Solamente en el ámbito de una sociedad esquizoide, gárrula y liliputiense se puede concebir que el ateismo se convierta en un problema de orden público en vez de solventarse como una disquisición moral, filosófica o ética. Creer o no creer, «that is the question». Cada uno en su casa y Dios en la de aquellos que hayan decidido franquearle la puerta. Ese es todo el intríngulis de un caso de conciencia que, todavía hoy, en estas parameras, enciende el infiernillo de las querellas cachicuernas. Porque lo peliagudo en España no es que la grey atea reivindique un espacio que no le corresponde o pretenda sacar los pies del tiesto, sino que, por desgracia, vivimos instalados en el extremo opuesto.

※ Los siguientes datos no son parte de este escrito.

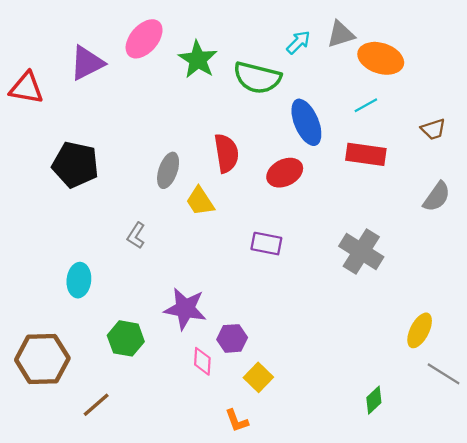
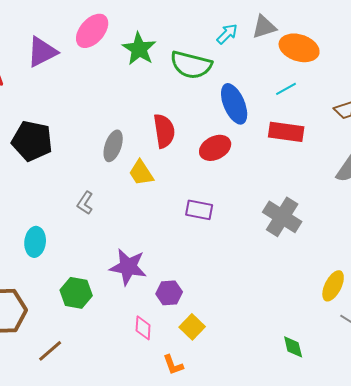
pink diamond: (202, 361) -> (143, 328), moved
green diamond: (374, 400) -> (293, 347), turned -60

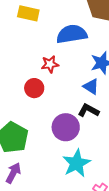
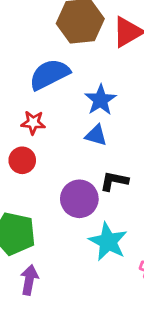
red star: (50, 64) -> (33, 123), turned 30
black L-shape: (88, 110) -> (114, 181), moved

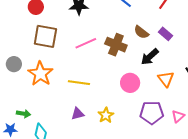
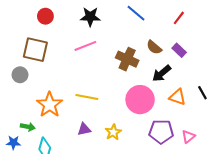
brown square: (45, 36) -> (35, 50), moved
pink line: (86, 43) -> (85, 46), moved
orange star: (40, 74) -> (49, 105), moved
orange triangle: (166, 79) -> (178, 97), turned -36
pink circle: (130, 83) -> (140, 100), size x1.4

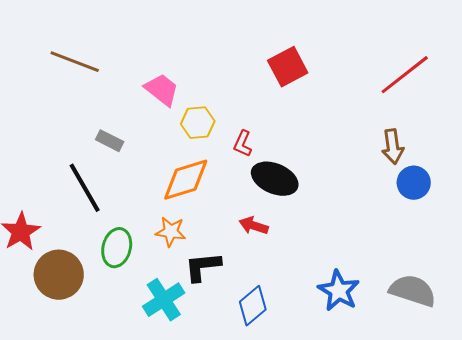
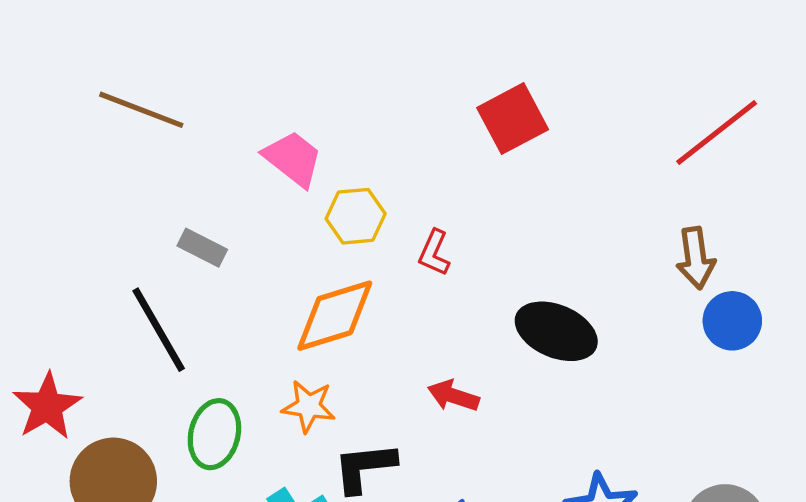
black ellipse: (275, 179) -> (556, 331), moved

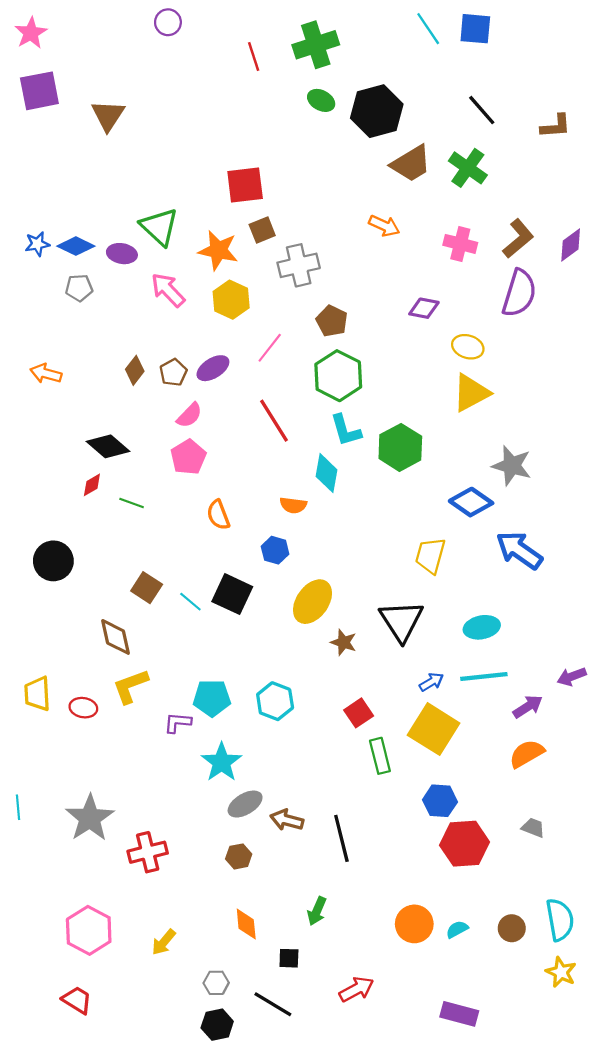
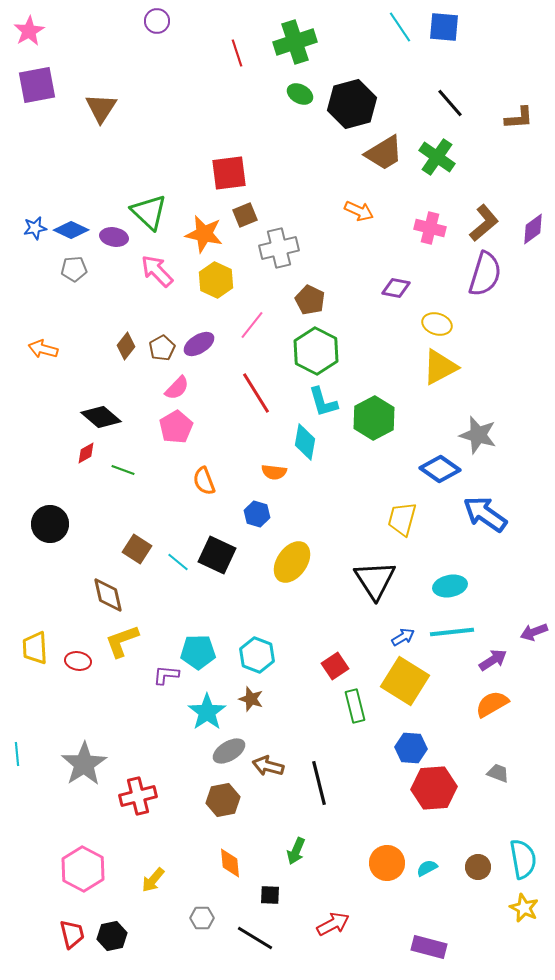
brown star: (344, 642) -> (251, 699), moved
brown hexagon: (239, 856) -> (223, 800), size x1.4
red trapezoid: (77, 1000) -> (72, 934), turned 44
black hexagon: (217, 1025) -> (112, 936), moved

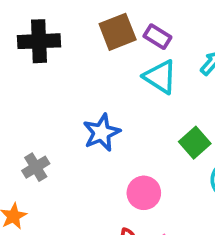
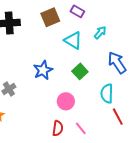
purple rectangle: (157, 37) -> (77, 11), moved
green square: (195, 143) -> (80, 71), moved

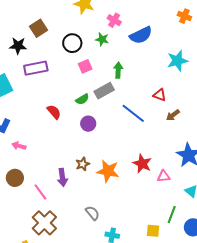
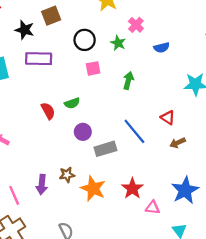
blue semicircle: (141, 35) -> (162, 48), size x0.6
gray rectangle: (104, 91) -> (105, 149), moved
green semicircle: (82, 99) -> (72, 103), moved

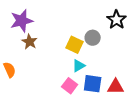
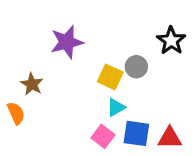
purple star: (22, 21) -> (67, 42), moved
brown star: (30, 42) -> (32, 84), moved

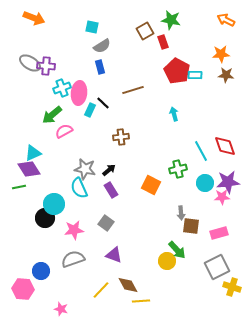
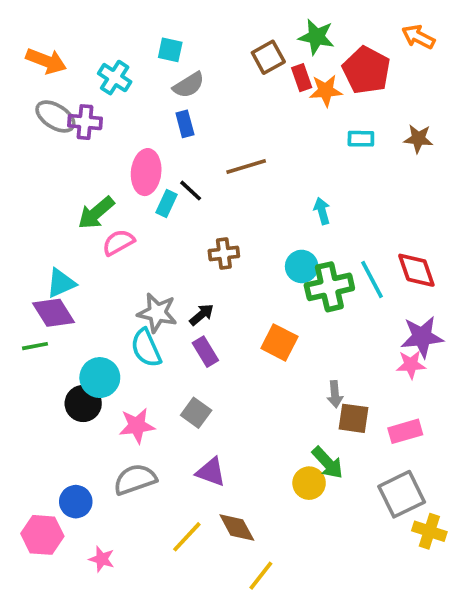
orange arrow: (34, 18) -> (46, 61), moved
orange star: (221, 54) -> (326, 91), moved
red pentagon: (177, 71) -> (366, 70), moved
cyan cross: (62, 88) -> (115, 78), moved, turned -36
green cross: (178, 169) -> (329, 287), moved, size x1.4
cyan circle: (205, 183) -> (302, 266), moved
yellow line: (141, 301) -> (261, 576), moved, turned -48
pink star: (61, 309) -> (102, 559), moved

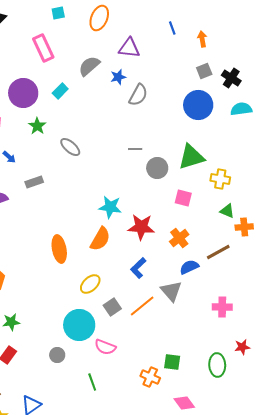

Y es que en España, señoras y señores, los comecuras medran en cualquier parcela y andamos, sin embargo, muy escasos de ateos. El anticlericalismo se manifiesta entre nosotros con el rigor canónico de una teología inversa que impele a sus devotos a incinerar iglesias con el mismo fervor que un familiar del Santo Oficio empleaba en relajar herejes. Y las blasfemias se profieren con tanta devoción, con tan firmes propósitos, con tamaña certeza, que se diría que uno está oyendo el Paternóster reflejado en las aguas (turbias) de un espejo. De ahí que, según quién mande y de por dónde aúlle el viento, en ocasiones, atufe a chamusquina y, en otras, empalague un obsesivo olor a incienso. En resumen, que en la grande polvareda de la historia reciente perdimos a don Beltrán y, de paso, el oremus.

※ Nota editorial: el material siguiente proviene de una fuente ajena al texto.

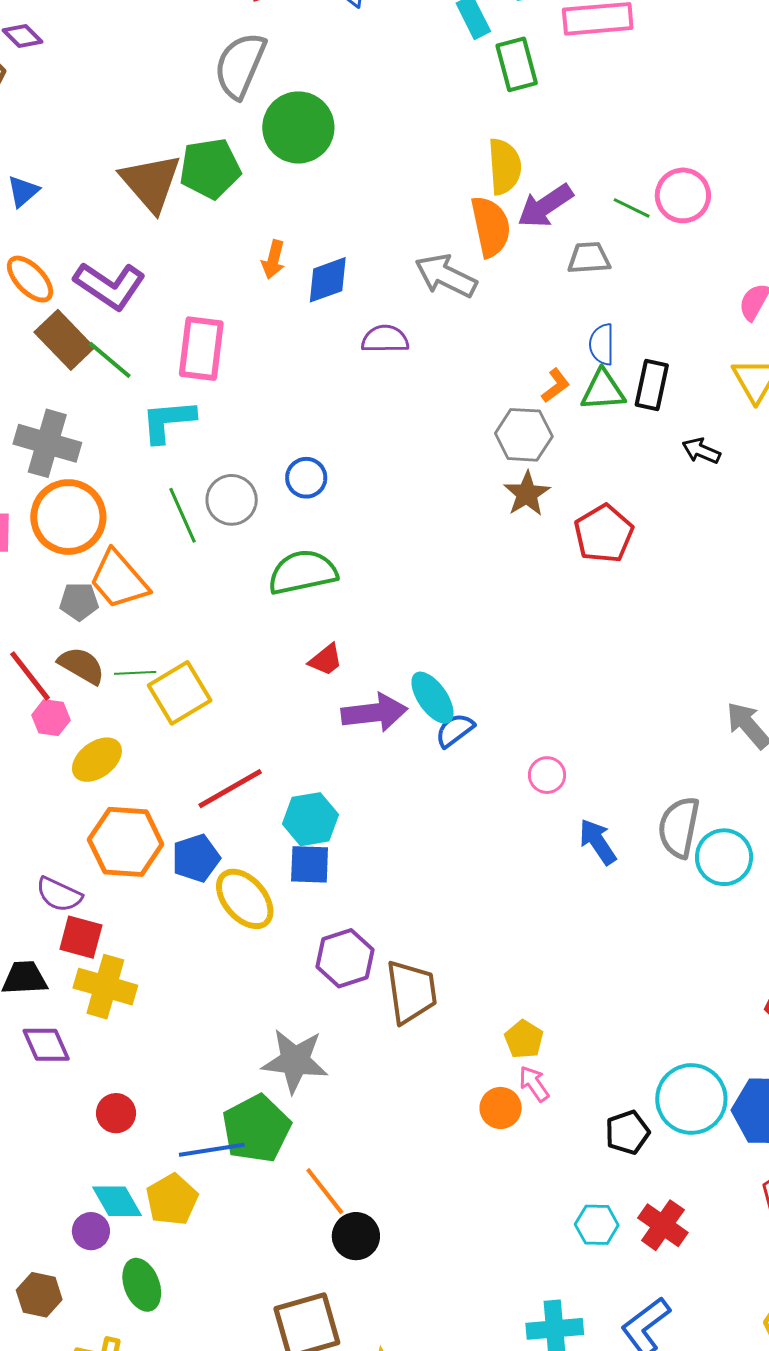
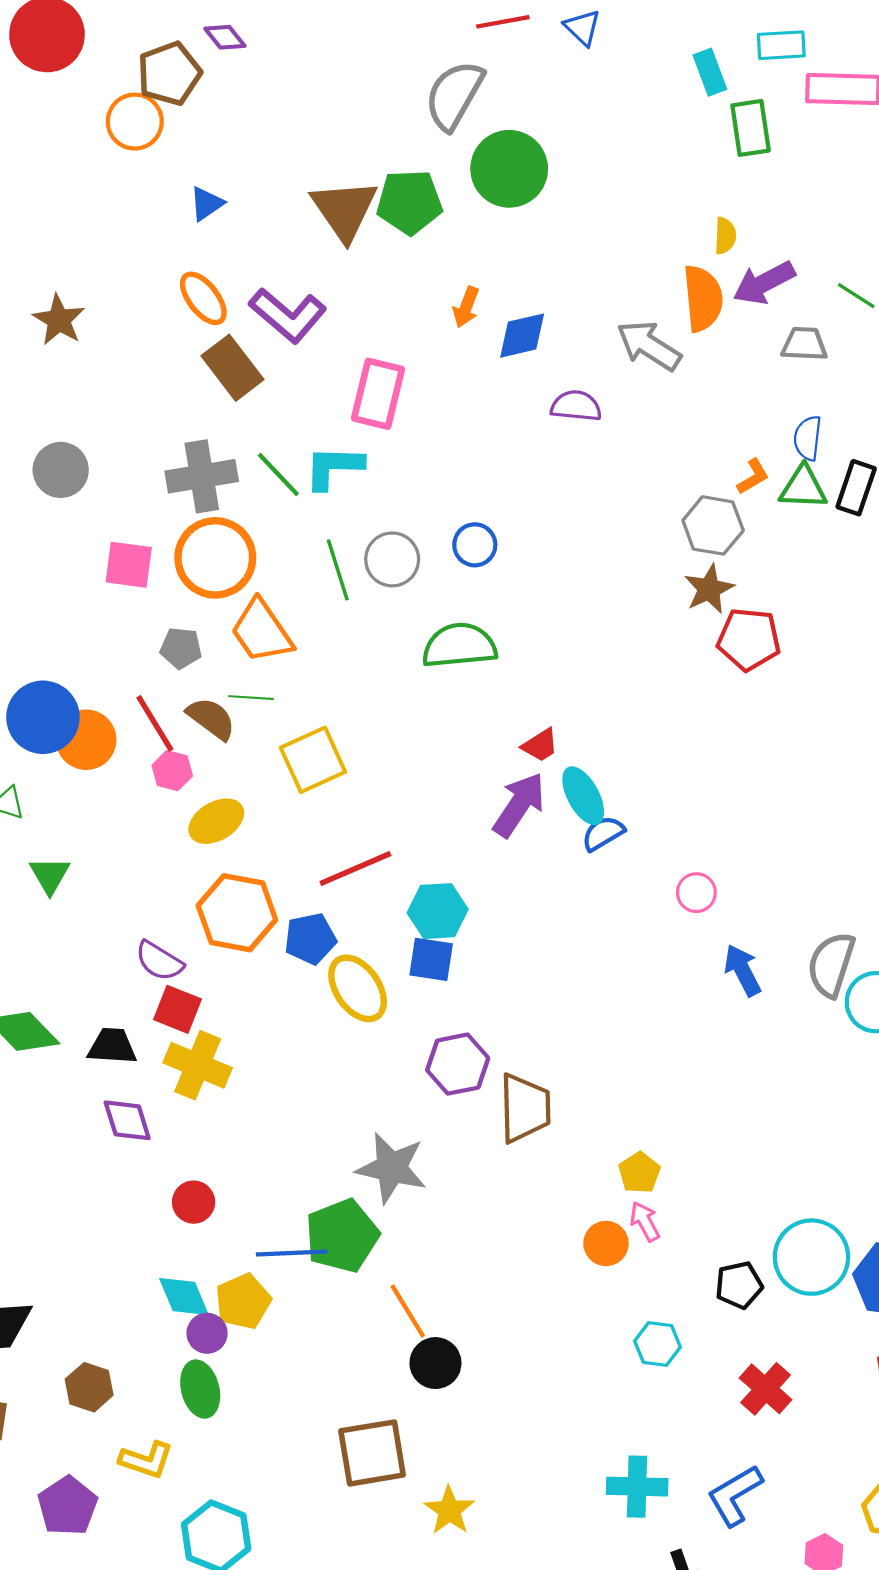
yellow semicircle: (505, 167) -> (725, 236), size x0.6
green line: (110, 360) -> (278, 474), moved
gray cross: (47, 443) -> (202, 476), turned -32
red pentagon: (604, 534) -> (749, 639), moved, turned 30
gray pentagon: (79, 601) -> (181, 648), moved
red trapezoid: (326, 660) -> (540, 745), moved
green line: (135, 673) -> (251, 698), moved
purple arrow: (374, 713) -> (519, 805), turned -56
cyan hexagon: (597, 1225) -> (658, 1344), moved
purple circle: (91, 1231) -> (207, 1333), moved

En la solemne sepultura de «monsieur» Voltaire una inscripción advierte que allí yacen los restos de alguien que dedicó su vida a combatir la intolerancia y a darle caña a los ateos. ¡Voto al cielo!, se arrancará algún buscapleitos. ¿Acaso no hay constancia de que ese tal Voltaire fue un paladín del librepensamiento, un látigo de meapilas, un martillo de clérigos? En efecto, lo fue. Y furibundo, a veces. Pero también es cierto que sus vertiginosas diatribas, sus vistosísimas «boutades», sus volatines dialécticos, pusieron contra las cuerdas la iniquidad del viejo mundo y nos pusieron en guardia contra las mixtificaciones del moderno. En contra de la razón mesiánica; del sectarismo laico; de la Inquisición incrédula. Contra los que transmiten una epidemia cafre que se ha encorajinado en los albores del milenio.
Desengáñense ustedes: los miembros de esa jarca que convoca «procesiones ateas» —oxímoron grotesco, a la par que siniestro— son, en realidad, sacristanes del odio, propagandistas de la inquina, cofrades del resentimiento. Ni por el forro, ateos. Un auténtico ateo (el señor Spinoza es un ejemplo: ateo piadoso, por más señas) se desenvuelve en las antípodas del fanatismo rucio y vocinglero. Un auténtico ateo sabe que deicidio y genocidio, si no hermanos de sangre, al menos son parientes. Y no ignora, por último, que, al pie de ese Calvario que se rememora en estas fechas, es posible, a Dios gracias, dialogar con los ateos. Benditos ateos. En cuanto a los de la procesión, si aún siguen en sus trece, que se metan a almuédanos.